* [Assignment 1]
Answer these questions using the sailing log:
(a) About how far away is Tasmania after the rounding of Tristan Da Cunha?
(b) About how far off was the boat spotted dead ahead?
(c) Which organization booked a speaking engagement?
* [Assignment 2]
List every distance given in miles in the sailing log.

* [Passage for review]

*-*-*

Air temperature - 17 degrees
Water temperature - 19.6 degrees
Tristan Da Cunha was finally rounded at 9.45am AEDST on Sunday 11th February, 2001 and I am now heading east to Tasmania, some 7,200 miles away. Tristan Da Cunha proved a challenge to get around. Last Wednesday at 2.00am AEDST, I finally got breeze with a bit of "grunt". After spending 5 out of the previous 7 nights plus a day becalmed, the SSE at 17-20 knots was very welcome. Over the course of the next 48 hours, it inched it's way with clockwork precision through SE, ESE, E, ENE, NE, NNE, N, NNW with the strength around 20-25 knots and the odd bit at 30 knots. I gybed early Friday morning and had a day of 40 knots from N to NNW with very ugly seas, about 25 feet, as a result of cross swell and wind induced waves. It was not a fun day at the office.
The breeze died off that night and I came on deck to see a boat about 1.5 miles away, dead ahead. I hoisted more sail, changed course to avoid what I presumed to be a fishing boat, as we were close to the 200 mile limit off Tristan Da Cunha. Someone came up on the VHF radio yabbering away. I explained that I was just a young bloke from Belmont and could only speak English (I think he wanted to compare mother-in-law's). I spent 3 hours sailing WSW trying to get away from him and was a bit spooked by it all. In the end he just left. Weird.
For the last 100 miles into Tristan Da Cunha I was in the grip of a 30 knot SW, so I was hard on the wind with a triple-reefed main and #4 just toughing it out. I finally rounded with the same wardrobe up, in the dark, with 40 knot rain squalls. Great!!! How it all changes. Just a few days ago it was 30 degrees, the sun was out, light wind. Now I've dug out the thermals, blankets and wet weather gear for the last 7,000 mile 'test'.
The Shorthanded Sailing Association of Australia (www.ssaa.com.au) have jumped into the breech and booked me for a speaking engagement upon return with all proceeds to go towards the John Hunter Children's Hospital NICU.

*-*-*

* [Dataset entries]

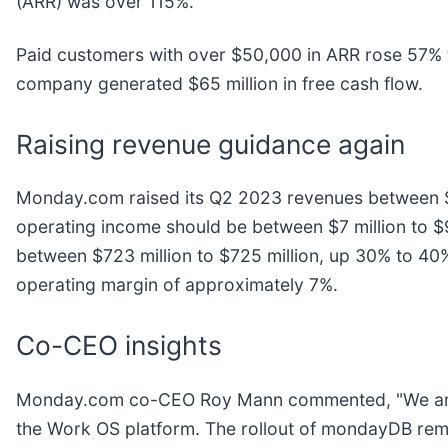
(ARR) was over 115%.
Paid customers with over $50,000 in ARR rose 57% 
company generated $65 million in free cash flow.
Raising revenue guidance again
Monday.com raised its Q2 2023 revenues between $1
operating income should be between $7 million to $9
between $723 million to $725 million, up 30% to 40
operating margin of approximately 7%.
Co-CEO insights
Monday.com co-CEO Roy Mann commented, "We are pa
the Work OS platform. The rollout of mondayDB rema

*-*-*

* [Task response 1]
(a) Some 7,200 miles.
(b) About 1.5 miles.
(c) The Shorthanded Sailing Association of Australia.

* [Task response 2]
7,200 miles
1.5 miles
200 miles
100 miles
7,000 miles